Kaupoa Beach on Molokai, or the "Friendly Isle", offers particularly clear skies. Guests of the Lodge & Beach Village at Molokai Ranch can take advantage of free stargazing tours out to the beach, and non-guests can share in the fun, since, as in all of Hawaii, beaches are free and open to everyone.
[Photo: Mattie Shoes]
The world's largest observatory rests atop the summit of a dormant volcano, Mauna Kea, in Hawaii. Astronomers from 11 countries operate the telescopes, and just next to the professional observatory, amateurs take advantage of the crystal clear skies. One enthusiastic guide company, Mauna Kea Summit Adventures, had this to say about the summit:
Since starting this outfit 25 years ago with an old Land Cruiser and a basket full of sweaters, my guides and I have had the enviable job of guiding nice folks, like you, to the beauty of Mauna Kea... We invite you to experience, what is, quite possibly, the most dramatic and stimulating scenery to be found anywhere, either on or off planet earth.
Did they say it's the best place in the universe? That's either hyperbole or we're not doing our job here by stumbling upon this place just now.

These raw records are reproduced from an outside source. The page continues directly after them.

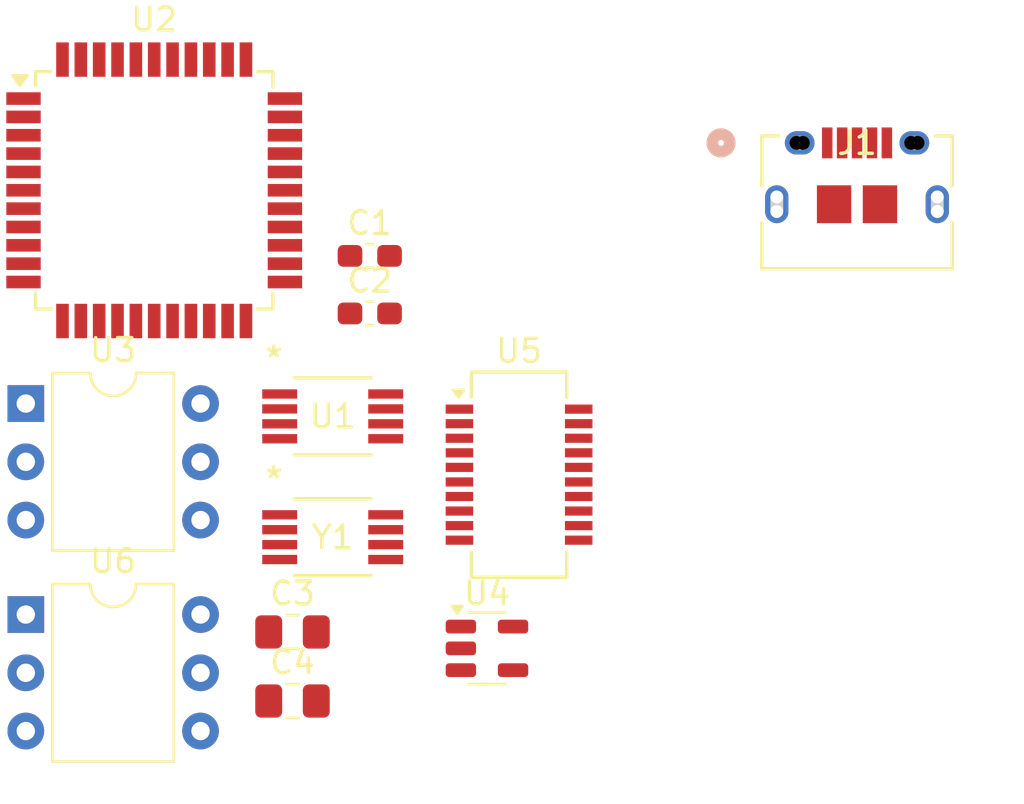
<source format=kicad_pcb>
(kicad_pcb
	(version 20240225)
	(generator "pcbnew")
	(generator_version "8.99")
	(general
		(thickness 1.6)
		(legacy_teardrops no)
	)
	(paper "A4")
	(layers
		(0 "F.Cu" signal)
		(31 "B.Cu" signal)
		(32 "B.Adhes" user "B.Adhesive")
		(33 "F.Adhes" user "F.Adhesive")
		(34 "B.Paste" user)
		(35 "F.Paste" user)
		(36 "B.SilkS" user "B.Silkscreen")
		(37 "F.SilkS" user "F.Silkscreen")
		(38 "B.Mask" user)
		(39 "F.Mask" user)
		(40 "Dwgs.User" user "User.Drawings")
		(41 "Cmts.User" user "User.Comments")
		(42 "Eco1.User" user "User.Eco1")
		(43 "Eco2.User" user "User.Eco2")
		(44 "Edge.Cuts" user)
		(45 "Margin" user)
		(46 "B.CrtYd" user "B.Courtyard")
		(47 "F.CrtYd" user "F.Courtyard")
		(48 "B.Fab" user)
		(49 "F.Fab" user)
		(50 "User.1" user)
		(51 "User.2" user)
		(52 "User.3" user)
		(53 "User.4" user)
		(54 "User.5" user)
		(55 "User.6" user)
		(56 "User.7" user)
		(57 "User.8" user)
		(58 "User.9" user)
	)
	(setup
		(pad_to_mask_clearance 0)
		(allow_soldermask_bridges_in_footprints no)
		(pcbplotparams
			(layerselection 0x00010fc_ffffffff)
			(plot_on_all_layers_selection 0x0000000_00000000)
			(disableapertmacros no)
			(usegerberextensions no)
			(usegerberattributes yes)
			(usegerberadvancedattributes yes)
			(creategerberjobfile yes)
			(dashed_line_dash_ratio 12.000000)
			(dashed_line_gap_ratio 3.000000)
			(svgprecision 4)
			(plotframeref no)
			(viasonmask no)
			(mode 1)
			(useauxorigin no)
			(hpglpennumber 1)
			(hpglpenspeed 20)
			(hpglpendiameter 15.000000)
			(pdf_front_fp_property_popups yes)
			(pdf_back_fp_property_popups yes)
			(pdf_metadata yes)
			(dxfpolygonmode yes)
			(dxfimperialunits yes)
			(dxfusepcbnewfont yes)
			(psnegative no)
			(psa4output no)
			(plotreference yes)
			(plotvalue yes)
			(plotfptext yes)
			(plotinvisibletext no)
			(sketchpadsonfab no)
			(subtractmaskfromsilk no)
			(outputformat 1)
			(mirror no)
			(drillshape 0)
			(scaleselection 1)
			(outputdirectory "")
		)
	)
	(net 0 "")
	(net 1 "Net-(U4-EN)")
	(net 2 "GND")
	(net 3 "Net-(U4-VOUT)")
	(net 4 "Net-(U2-XTAL1)")
	(net 5 "Net-(U2-XTAL2)")
	(net 6 "unconnected-(U1-*CS-Pad6)")
	(net 7 "unconnected-(U1-GND-Pad1)")
	(net 8 "unconnected-(U1-T--Pad2)")
	(net 9 "unconnected-(U1-T+-Pad3)")
	(net 10 "unconnected-(U1-SO-Pad7)")
	(net 11 "unconnected-(U1-SCK-Pad5)")
	(net 12 "unconnected-(U1-VCC-Pad4)")
	(net 13 "unconnected-(U1-NC-Pad8)")
	(net 14 "unconnected-(U2-PC6-Pad25)")
	(net 15 "Net-(U2-PD2)")
	(net 16 "unconnected-(U2-PC2-Pad21)")
	(net 17 "unconnected-(U2-PD7-Pad16)")
	(net 18 "unconnected-(U2-PC0-Pad19)")
	(net 19 "unconnected-(U2-PC3-Pad22)")
	(net 20 "unconnected-(U2-PB4-Pad44)")
	(net 21 "unconnected-(U2-PA7-Pad30)")
	(net 22 "unconnected-(U2-PC5-Pad24)")
	(net 23 "unconnected-(U2-PB7-Pad3)")
	(net 24 "unconnected-(U2-PA2-Pad35)")
	(net 25 "unconnected-(U2-PC7-Pad26)")
	(net 26 "unconnected-(U2-PA5-Pad32)")
	(net 27 "unconnected-(U2-PB6-Pad2)")
	(net 28 "unconnected-(U2-PA4-Pad33)")
	(net 29 "unconnected-(U2-PA6-Pad31)")
	(net 30 "unconnected-(U2-PB2-Pad42)")
	(net 31 "unconnected-(U2-AREF-Pad29)")
	(net 32 "unconnected-(U2-PB3-Pad43)")
	(net 33 "Net-(U2-PD3)")
	(net 34 "unconnected-(U2-PB1-Pad41)")
	(net 35 "unconnected-(U2-PD1-Pad10)")
	(net 36 "unconnected-(U2-PA3-Pad34)")
	(net 37 "Net-(U2-PD4)")
	(net 38 "Net-(U2-PA1)")
	(net 39 "Net-(U2-VCC-Pad17)")
	(net 40 "unconnected-(U2-AVCC-Pad27)")
	(net 41 "unconnected-(U2-PD6-Pad15)")
	(net 42 "unconnected-(U2-PC4-Pad23)")
	(net 43 "Servo_PWM")
	(net 44 "Net-(U2-PB0)")
	(net 45 "unconnected-(U2-~{RESET}-Pad4)")
	(net 46 "unconnected-(U2-PD0-Pad9)")
	(net 47 "Net-(BZ1-+)")
	(net 48 "unconnected-(U2-PC1-Pad20)")
	(net 49 "unconnected-(U2-PB5-Pad1)")
	(net 50 "unconnected-(U3-NC-Pad3)")
	(net 51 "Net-(R1-Pad1)")
	(net 52 "unconnected-(U3-Pad4)")
	(net 53 "unconnected-(U3-Pad6)")
	(net 54 "unconnected-(U3-Pad5)")
	(net 55 "unconnected-(U4-NC-Pad4)")
	(net 56 "unconnected-(U5-~{DSR}-Pad7)")
	(net 57 "unconnected-(U5-USBDP-Pad11)")
	(net 58 "unconnected-(U5-VCC-Pad15)")
	(net 59 "unconnected-(U5-CBUS2-Pad10)")
	(net 60 "unconnected-(U5-CBUS0-Pad18)")
	(net 61 "unconnected-(U5-GND-Pad16)")
	(net 62 "unconnected-(U5-USBDM-Pad12)")
	(net 63 "unconnected-(U5-CBUS1-Pad17)")
	(net 64 "unconnected-(U5-TXD-Pad20)")
	(net 65 "unconnected-(U5-3V3OUT-Pad13)")
	(net 66 "unconnected-(U5-~{RI}-Pad5)")
	(net 67 "unconnected-(U5-CBUS3-Pad19)")
	(net 68 "unconnected-(U5-VCCIO-Pad3)")
	(net 69 "unconnected-(U5-~{RESET}-Pad14)")
	(net 70 "unconnected-(U5-~{RTS}-Pad2)")
	(net 71 "unconnected-(U5-~{DCD}-Pad8)")
	(net 72 "unconnected-(U5-GND-Pad6)")
	(net 73 "unconnected-(U5-RXD-Pad4)")
	(net 74 "unconnected-(U5-~{CTS}-Pad9)")
	(net 75 "unconnected-(U5-~{DTR}-Pad1)")
	(net 76 "unconnected-(U6-NC-Pad3)")
	(net 77 "unconnected-(U6-Pad4)")
	(net 78 "unconnected-(U6-Pad6)")
	(net 79 "unconnected-(U6-Pad1)")
	(net 80 "unconnected-(U6-Pad2)")
	(net 81 "unconnected-(U6-Pad5)")
	(net 82 "unconnected-(J1-Pad1)")
	(net 83 "unconnected-(J1-Pad2)")
	(net 84 "unconnected-(J1-Pad5)")
	(net 85 "unconnected-(J1-Pad4)")
	(net 86 "unconnected-(J1-Pad3)")
	(footprint "Capacitor_SMD:C_0805_2012Metric_Pad1.18x1.45mm_HandSolder" (layer "F.Cu") (at 184.4825 98.735))
	(footprint "Capacitor_SMD:C_0603_1608Metric_Pad1.08x0.95mm_HandSolder" (layer "F.Cu") (at 187.8525 82.335))
	(footprint "localparts:21-0041B_8_MXM-M" (layer "F.Cu") (at 186.2351 94.6008))
	(footprint "localparts:CONN_10118194-0001LF_AMP" (layer "F.Cu") (at 209.099999 80.001098))
	(footprint "Capacitor_SMD:C_0603_1608Metric_Pad1.08x0.95mm_HandSolder" (layer "F.Cu") (at 187.8525 84.845))
	(footprint "Package_TO_SOT_SMD:SOT-23-5" (layer "F.Cu") (at 192.9625 99.45))
	(footprint "Package_QFP:TQFP-44_10x10mm_P0.8mm" (layer "F.Cu") (at 178.4525 79.475))
	(footprint "Package_DIP:DIP-6_W7.62mm" (layer "F.Cu") (at 172.8525 97.975))
	(footprint "Package_SO:SSOP-20_3.9x8.7mm_P0.635mm" (layer "F.Cu") (at 194.3625 91.875))
	(footprint "Capacitor_SMD:C_0805_2012Metric_Pad1.18x1.45mm_HandSolder" (layer "F.Cu") (at 184.4825 101.745))
	(footprint "localparts:21-0041B_8_MXM-M" (layer "F.Cu") (at 186.2351 89.3336))
	(footprint "Package_DIP:DIP-6_W7.62mm" (layer "F.Cu") (at 172.8525 88.775))
)

</source>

We spend our days trying to figure out where and how we can experience the world's greatest cultures. But sometimes a person needs to get away from the crowds, lie beneath the stars and contemplate his or her menial existence. Too bad all the bloody street lamps and headlights make catching the untainted night sky more difficult than snapping a picture of the Olsen twins smiling.
In comes Deerlick Astronomy Village in eastern Georgia. The 96-acre site guarantees its guests the darkness and quiet they need to play Galileo on long weekends away:
"It's like a lake house for geeks," said Chris Hetlage, co-founder of the village, as he tromped through the darkness toward his observatory.
Stargazers have bought the 17 plots on the grounds to build their darkness-friendly cabins. Next to the houses is an observation field where non-residents are invited to camp for free.
Residents are required to keep outdoor lights a dim red--it doesn't affect the eyes the same way as white light--and line windows with foam board or other light-blocking materials to prevent rays from escaping. We're not sure how exactly a housing development combats urban sprawl, but it sounds like it's at least keeping rural Georgia in the dark.